UN agencies: The finding that social pensions had similar effects in different countries was of particular interest to the International Labour Organisation (ILO). According to an ILO Senior Social Security Specialist, the research "strongly helped underpinning argumentation in favour of non- contributory pensions...that a south-south learning approach is feasible...and ideas to move on regarding solutions to similar countries can be shared with similar benefit among developing countries" [IR5] In 2011 Lloyd-Sherlock presented to a specially-convened social protection seminar at the ILO HQ, Geneva.

Following the first study, Lloyd-Sherlock was lead author of the Global Guide for the Implementation of the Madrid International Plan of Action on Ageing, published by the UN Department of Economic and Social Affairs in 2008 and circulated to all UN member states [IR6]. In 2010/11 Lloyd-Sherlock was seconded to WHO, in part to develop strategies linking social pensions to interventions to enhance older people's health [IR 7].

DFID was both a funder and a non-academic stakeholder in the 2001-3 study. In 2011-2012 Lloyd- Sherlock was engaged by DFID as a Senior Research Fellow, partly to advise on social protection issues including social pensions. According to the Senior Social Development Adviser, (DFID), the research:

"showed that DFID pensions can be an effective entry point to reducing the economic vulnerability and poverty of whole evidenced social pensions/cash transfers for older persons, particularly women, as a less politically contentious route into wider benefits for entire households. It also alerted DFID to the need to understand the effects of pensions within a wider social development context....The fact that DFID then engaged Peter Lloyd-Sherlock as a research fellow ensured that the evidence coming out of this research contributed to DFID's wider understanding (research) and application (policy) of inter-generational or life course approaches to reducing poverty and vulnerability" [IR8].

The governments of Brazil and South Africa have both been receptive to the research findings, with invited presentations to government agencies. For example, in 2011 South Africa's Department of Social Development devoted a four hour meeting attended by over 400 officers to a presentation by Lloyd-Sherlock and the study team.

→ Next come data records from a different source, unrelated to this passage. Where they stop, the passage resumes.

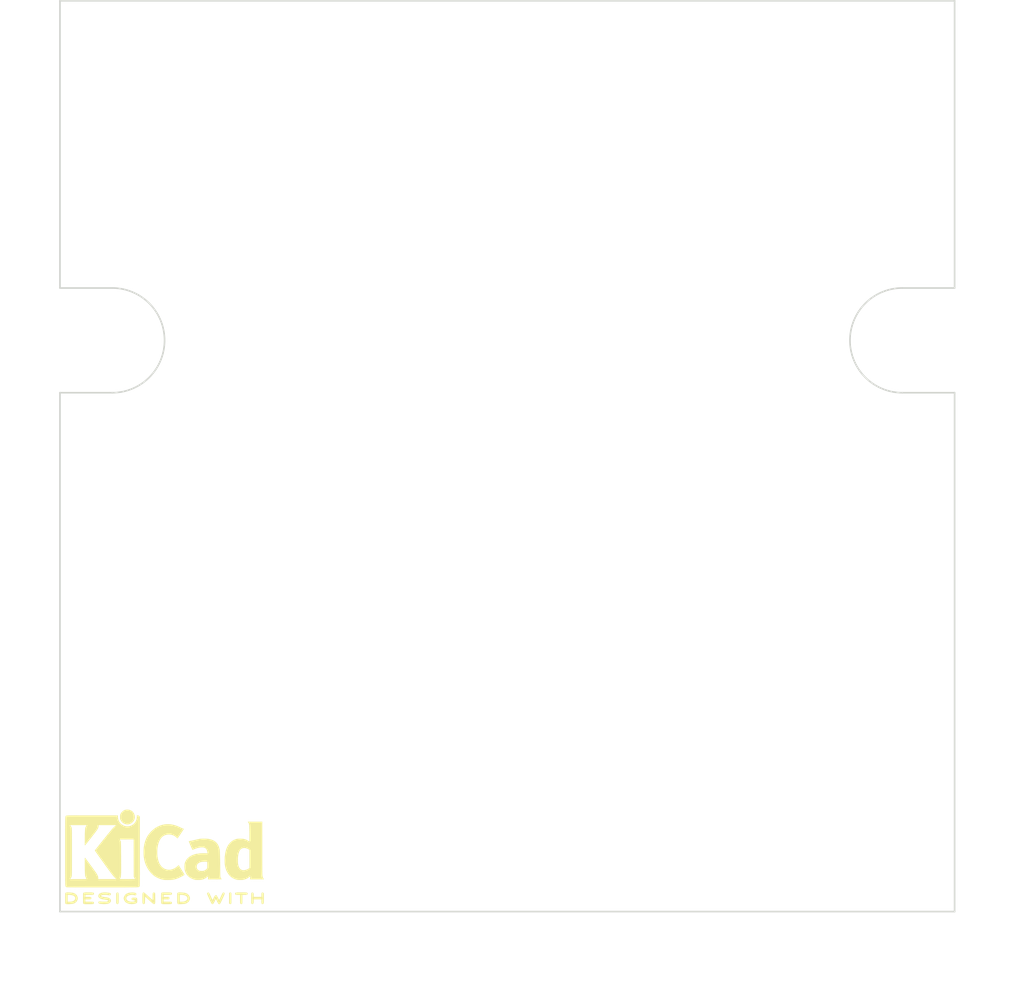
<source format=kicad_pcb>
(kicad_pcb (version 20221018) (generator pcbnew)

  (general
    (thickness 1.6)
  )

  (paper "A")
  (title_block
    (title "Enter Title On Page Setting Dialog")
    (rev "1")
    (company "Ashton Johnson")
  )

  (layers
    (0 "F.Cu" signal)
    (31 "B.Cu" signal)
    (33 "F.Adhes" user "F.Adhesive")
    (35 "F.Paste" user)
    (37 "F.SilkS" user "F.Silkscreen")
    (39 "F.Mask" user)
    (40 "Dwgs.User" user "User.Drawings")
    (41 "Cmts.User" user "User.Comments")
    (42 "Eco1.User" user "User.Eco1")
    (43 "Eco2.User" user "User.Eco2")
    (44 "Edge.Cuts" user)
    (45 "Margin" user)
    (47 "F.CrtYd" user "F.Courtyard")
    (49 "F.Fab" user)
  )

  (setup
    (pad_to_mask_clearance 0.0762)
    (aux_axis_origin 130 100)
    (grid_origin 130 100)
    (pcbplotparams
      (layerselection 0x00010a8_80000001)
      (plot_on_all_layers_selection 0x0000000_00000000)
      (disableapertmacros false)
      (usegerberextensions true)
      (usegerberattributes true)
      (usegerberadvancedattributes true)
      (creategerberjobfile true)
      (dashed_line_dash_ratio 12.000000)
      (dashed_line_gap_ratio 3.000000)
      (svgprecision 4)
      (plotframeref false)
      (viasonmask false)
      (mode 1)
      (useauxorigin false)
      (hpglpennumber 1)
      (hpglpenspeed 20)
      (hpglpendiameter 15.000000)
      (dxfpolygonmode true)
      (dxfimperialunits true)
      (dxfusepcbnewfont true)
      (psnegative false)
      (psa4output false)
      (plotreference true)
      (plotvalue true)
      (plotinvisibletext false)
      (sketchpadsonfab false)
      (subtractmaskfromsilk true)
      (outputformat 1)
      (mirror false)
      (drillshape 0)
      (scaleselection 1)
      (outputdirectory "")
    )
  )

  (net 0 "")

  (footprint "Symbols:KiCad-Logo2_6mm_SilkScreen" (layer "F.Cu") (at 80 136))

  (footprint "Mounting_Holes:MountingHole_3.2mm_M3_ISO14580" (layer "F.Cu") (at 87.695 96.647))

  (footprint "Mounting_Holes:MountingHole_3.2mm_M3_ISO14580" (layer "F.Cu") (at 115.695 96.647))

  (footprint "Mounting_Holes:MountingHole_3.2mm_M3_ISO14580" (layer "F.Cu") (at 87.695 124.647))

  (footprint "Mounting_Holes:MountingHole_3.2mm_M3_ISO14580" (layer "F.Cu") (at 115.695 124.647))

  (gr_line (start 73.39 81.817) (end 73.39 100)
    (stroke (width 0.1) (type solid)) (layer "Edge.Cuts") (tstamp 10898dc0-5412-484c-9e65-c81f0c6d9674))
  (gr_line (start 73.39 139.477) (end 130 139.477)
    (stroke (width 0.1) (type solid)) (layer "Edge.Cuts") (tstamp 1afe0b92-bdc6-4c4c-b589-295958c4b708))
  (gr_line (start 130 106.63) (end 126.695 106.63)
    (stroke (width 0.1) (type solid)) (layer "Edge.Cuts") (tstamp 241d92d0-9133-4e22-b386-baab5c682700))
  (gr_line (start 130 139.477) (end 130 106.63)
    (stroke (width 0.1) (type solid)) (layer "Edge.Cuts") (tstamp 24a115f5-ae18-418b-ad3a-71a79a23fc6b))
  (gr_arc (start 76.695 100) (mid 80.01 103.315) (end 76.695 106.63)
    (stroke (width 0.1) (type solid)) (layer "Edge.Cuts") (tstamp 4ccb04aa-5138-4fb9-abe8-9a37ab48df28))
  (gr_line (start 76.695 106.63) (end 73.39 106.63)
    (stroke (width 0.1) (type solid)) (layer "Edge.Cuts") (tstamp 5f99bcd9-76f9-4c63-a9d6-fb3d23aaae2f))
  (gr_arc (start 126.695 106.63) (mid 123.38 103.315) (end 126.695 100)
    (stroke (width 0.1) (type solid)) (layer "Edge.Cuts") (tstamp 8cebbb17-8cd9-4f66-a4cb-75365ce2a76e))
  (gr_line (start 130 100) (end 130 81.817)
    (stroke (width 0.1) (type solid)) (layer "Edge.Cuts") (tstamp 9001522d-ab37-453b-9677-a3e558b7c77e))
  (gr_line (start 73.39 100) (end 76.695 100)
    (stroke (width 0.1) (type solid)) (layer "Edge.Cuts") (tstamp 9056fa4b-7b55-4821-9b00-9b06b3d36b37))
  (gr_line (start 130 81.817) (end 73.39 81.817)
    (stroke (width 0.1) (type solid)) (layer "Edge.Cuts") (tstamp 9ae901da-bd74-42e6-9fdc-bdda22e5719e))
  (gr_line (start 73.39 106.63) (end 73.39 139.477)
    (stroke (width 0.1) (type solid)) (layer "Edge.Cuts") (tstamp 9f97a066-962b-4dc5-a916-5f4f249c6573))
  (gr_line (start 126.695 100) (end 130 100)
    (stroke (width 0.1) (type solid)) (layer "Edge.Cuts") (tstamp f499b4a7-b7ce-4a66-939c-8efff8809ab1))
  (gr_text "NO CONNECTORS " (at 71 108 90) (layer "Dwgs.User") (tstamp 00000000-0000-0000-0000-0000581163a4)
    (effects (font (size 1.5 1.5) (thickness 0.3)))
  )
  (gr_text "NO CONNECTORS " (at 133 108 90) (layer "Dwgs.User") (tstamp 09aed234-1bfe-4051-b21c-9ef3f12a3871)
    (effects (font (size 1.5 1.5) (thickness 0.3)))
  )
  (gr_text "RIGHT ANGLE CONNECTORS ON \nFRONT AND BACK ONLY" (at 102 143) (layer "Dwgs.User") (tstamp 3b5cd555-066f-4ec9-be25-77d193e60f53)
    (effects (font (size 1.5 1.5) (thickness 0.3)))
  )

)

</source>
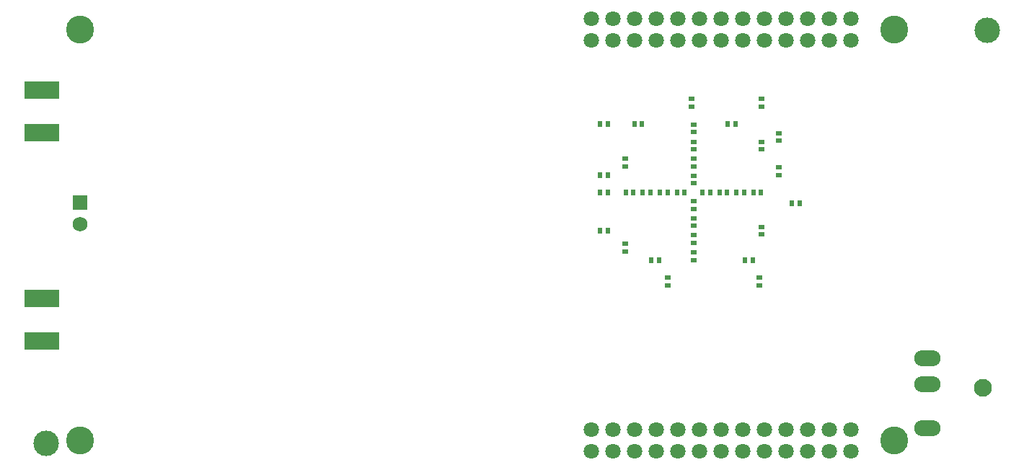
<source format=gbs>
G04 (created by PCBNEW (2013-mar-25)-stable) date Thursday, May 05, 2016 07:05:57 AM*
%MOIN*%
G04 Gerber Fmt 3.4, Leading zero omitted, Abs format*
%FSLAX34Y34*%
G01*
G70*
G90*
G04 APERTURE LIST*
%ADD10C,0.006*%
%ADD11C,0.0708661*%
%ADD12C,0.128937*%
%ADD13R,0.0688976X0.0688976*%
%ADD14C,0.0688976*%
%ADD15R,0.0275591X0.019685*%
%ADD16R,0.019685X0.0275591*%
%ADD17C,0.11811*%
%ADD18R,0.161417X0.0826772*%
%ADD19O,0.122047X0.0728346*%
%ADD20C,0.0826772*%
G04 APERTURE END LIST*
G54D10*
G54D11*
X68305Y-48370D03*
X68305Y-49370D03*
X67305Y-48370D03*
X67305Y-49370D03*
X66305Y-48370D03*
X66305Y-49370D03*
X65305Y-48370D03*
X65305Y-49370D03*
X64305Y-48370D03*
X64305Y-49370D03*
X63305Y-48370D03*
X63305Y-49370D03*
X62305Y-48370D03*
X62305Y-49370D03*
X61305Y-48370D03*
X61305Y-49370D03*
X60305Y-48370D03*
X60305Y-49370D03*
X59305Y-48370D03*
X59305Y-49370D03*
X58305Y-48370D03*
X58305Y-49370D03*
X57305Y-48370D03*
X57305Y-49370D03*
X56305Y-48370D03*
X56305Y-49370D03*
X68305Y-29370D03*
X68305Y-30370D03*
X67305Y-29370D03*
X67305Y-30370D03*
X66305Y-29370D03*
X66305Y-30370D03*
X65305Y-29370D03*
X65305Y-30370D03*
X64305Y-29370D03*
X64305Y-30370D03*
X63305Y-29370D03*
X63305Y-30370D03*
X62305Y-29370D03*
X62305Y-30370D03*
X61305Y-29370D03*
X61305Y-30370D03*
X60305Y-29370D03*
X60305Y-30370D03*
X59305Y-29370D03*
X59305Y-30370D03*
X58305Y-29370D03*
X58305Y-30370D03*
X57305Y-29370D03*
X57305Y-30370D03*
X56305Y-29370D03*
X56305Y-30370D03*
G54D12*
X70305Y-29870D03*
X70305Y-48870D03*
X32677Y-29870D03*
X32677Y-48870D03*
G54D13*
X32677Y-37885D03*
G54D14*
X32677Y-38885D03*
G54D15*
X61023Y-38956D03*
X61023Y-38602D03*
X60925Y-33444D03*
X60925Y-33090D03*
X59842Y-41358D03*
X59842Y-41712D03*
X64960Y-35019D03*
X64960Y-34665D03*
G54D16*
X57066Y-36614D03*
X56712Y-36614D03*
X57066Y-34251D03*
X56712Y-34251D03*
G54D15*
X64074Y-41358D03*
X64074Y-41712D03*
G54D16*
X57066Y-37401D03*
X56712Y-37401D03*
X57066Y-39173D03*
X56712Y-39173D03*
G54D15*
X64173Y-33444D03*
X64173Y-33090D03*
X64960Y-36240D03*
X64960Y-36594D03*
G54D16*
X65570Y-37893D03*
X65925Y-37893D03*
X63759Y-40551D03*
X63405Y-40551D03*
X58681Y-37401D03*
X59035Y-37401D03*
X58248Y-37401D03*
X57893Y-37401D03*
G54D15*
X64173Y-39350D03*
X64173Y-38996D03*
G54D16*
X62618Y-34251D03*
X62972Y-34251D03*
G54D15*
X61023Y-39389D03*
X61023Y-39744D03*
X61023Y-40177D03*
X61023Y-40531D03*
X57874Y-35846D03*
X57874Y-36200D03*
G54D16*
X59429Y-40551D03*
X59074Y-40551D03*
G54D15*
X61023Y-35059D03*
X61023Y-35413D03*
G54D16*
X58287Y-34251D03*
X58641Y-34251D03*
G54D15*
X61023Y-37814D03*
X61023Y-38169D03*
G54D16*
X59822Y-37401D03*
X59468Y-37401D03*
G54D15*
X61023Y-36200D03*
X61023Y-35846D03*
X64173Y-35413D03*
X64173Y-35059D03*
X61023Y-36988D03*
X61023Y-36633D03*
G54D16*
X61437Y-37401D03*
X61791Y-37401D03*
X63011Y-37401D03*
X63366Y-37401D03*
G54D15*
X61023Y-34625D03*
X61023Y-34271D03*
G54D16*
X60610Y-37401D03*
X60255Y-37401D03*
G54D15*
X57874Y-39783D03*
X57874Y-40137D03*
G54D16*
X62224Y-37401D03*
X62578Y-37401D03*
X63799Y-37401D03*
X64153Y-37401D03*
G54D17*
X31102Y-49015D03*
X74606Y-29921D03*
G54D18*
X30905Y-44291D03*
X30905Y-42322D03*
X30905Y-34645D03*
X30905Y-32677D03*
G54D19*
X71850Y-45078D03*
X71850Y-46259D03*
X71850Y-48307D03*
G54D20*
X74409Y-46456D03*
M02*

</source>
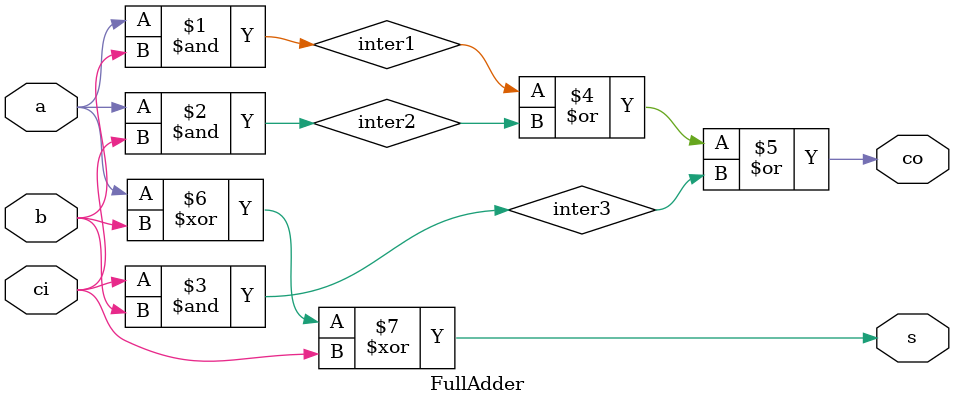
<source format=v>


module FullAdder(input a, input b, input ci, output s, output co);
    and and_1 (inter1, a, b);
    and and_2 (inter2, a, ci);
    and and_3 (inter3, ci, b);
    or or_1 (co, inter1, inter2 , inter3);
    xor xor_1 (s, a, b,ci);
endmodule

</source>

Sources to corroborate the impact

[all available at]]

  1. Statement from the Director of Strategic Development, HelpAge International. "I am entirely satisfied that the case study provides an accurate account of the research and its impact on HelpAge International".
  2. HelpAge International (2003) `Non-contributory pensions and poverty prevention. A comparative study of Brazil and South Africa'. London: HelpAge International
  3. Armando Barrientos and Peter Lloyd-Sherlock (2011) `Pensions, poverty and wellbeing. The impact of pensions in South Africa and Brazil, a comparative study'. HelpAge International Policy Brief [569 downloads July 2012 to July 2013].
  4. Statement from the Chief Executive Officer, HelpAge International, 2006-2013.
  5. Statement from the Senior Social Security Specialist for the Americas and the Caribbean, ILO.
  6. United Nations Department of Economic and Social Affairs, New York (2008) `Guide to the national implementation of the Madrid International Plan of Action on Ageing'.
  7. Director, Department of Ageing and Life Course, World Health Organisation. "I am happy to verify that Peter Lloyd-Sherlock has shared the contents of his REF impact case study with me and that they present an accurate description of the influence of his research" (email dated 19.09.13).
  8. Statement from the Senior Social Development Adviser in Governance, Social Development and Conflict Team in the Research and Evidence Division, DFID, 2006-12.